Anthropology as an Aid to Moral Science
Appendix 10. (785).
Generally speaking, St. Thomas teaches that `every SUBSISTENT thing is only one in number'. We can see this by comparing the following places of the Summa: I, q. 11, arts. 3 and 4, corp; q. 44, art. 1, corp; q. 75, art. 7, corp. For us what is subsistent and what is real are the same. In St. Thomas, we must distinguish the places where he is restricted to using accepted aristotelian language from the places where he speaks and thinks for himself. In the latter he manifests his genius and his own sureness of touch. It is not surprising, therefore, that opposing views are sometimes to be found in St. Thomas, the philosopher of the Schools and the original thinker. For example, in one place St. Thomas makes the following statement about the individuation under discussion: `Substance . . . is individuated of itself, but accidents are individuated by the subject, which is substance' (S.T., I, q. 29, art. 1, corp).
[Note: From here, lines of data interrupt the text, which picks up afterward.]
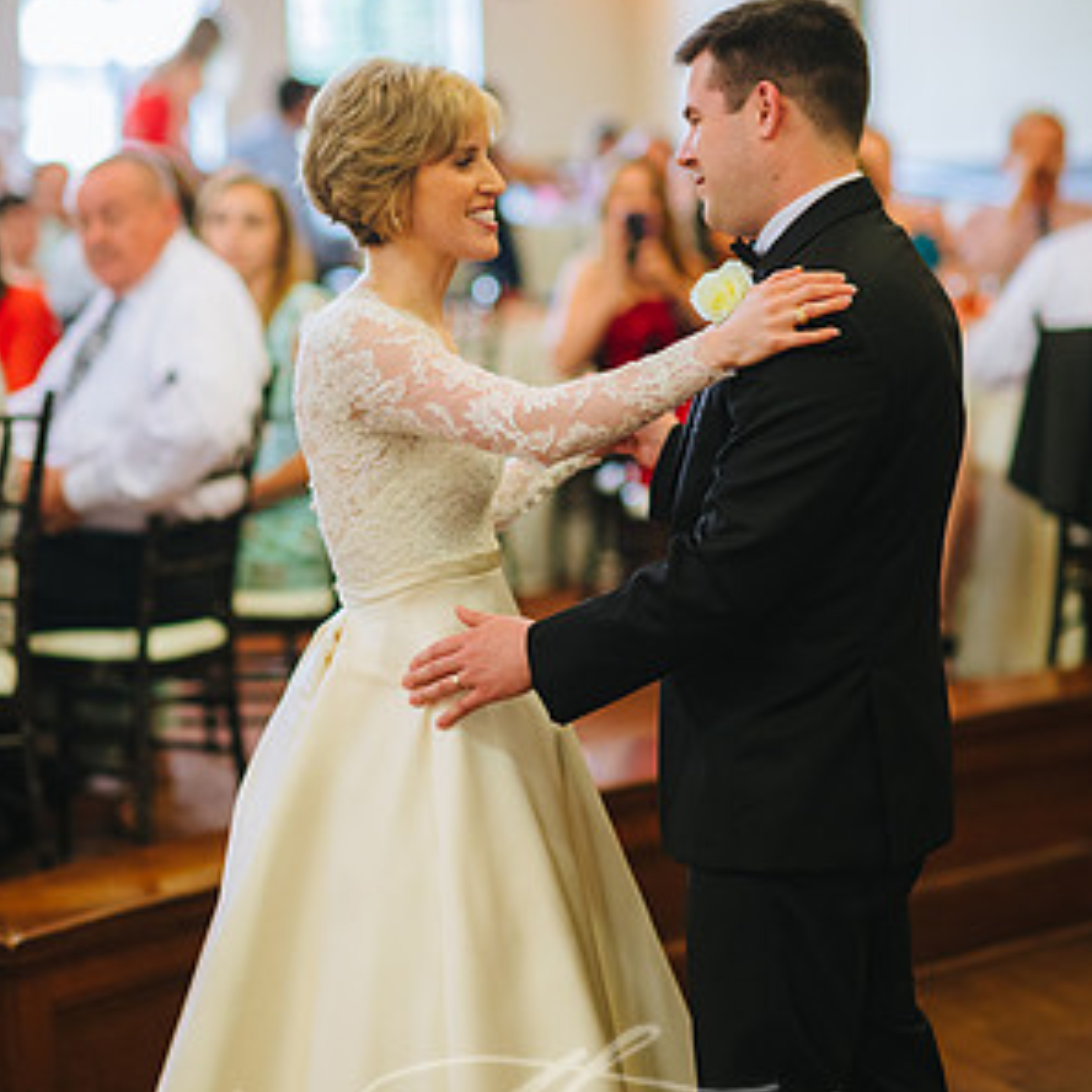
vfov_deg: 15.8
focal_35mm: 110
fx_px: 3926
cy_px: 454
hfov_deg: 15.8
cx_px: 550
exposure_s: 1/250
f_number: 2
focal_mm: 85
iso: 1600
This is the original thinker speaking, and if we understand substance as subsistence, reality, the statement exactly expresses our opinion. But we cannot deny that it seems very difficult to reconcile this statement of St. Thomas with the aristotelian statement, often found in his works, that `matter is the principle of individuation'. Matter is said to be the principle of individuation only because matter is considered as the source of the accidents, which terminate and complete the subject. Hence the statement that `an individual composed of matter and form subsists, relative to an accident, in dependence on matter'.
St. Thomas teaches this (S.T., I, q. 29, art. 2, ad 5) on the authority of a famous commentator of Aristotle (Boethius, De Trin., 2). But if matter is both that which permits the subject to subsist relative to the accidents, and the principle of individuation, the accidents would individuate the subject, which is contrary to the earlier statement that `accidents are individuated by the subject'. This is at least an apparent contradiction. However, the two statements can be reconciled by limiting both of them. The act of reality or subsistence in all real, subsistent beings is that which individuates them. But material, corporeal feeling does not subsist without matter. Thus, it is matter that makes this feeling subsist, drawing it to its determining substance, as we have explained. Matter, therefore, can be called the principle of individuation in that feeling.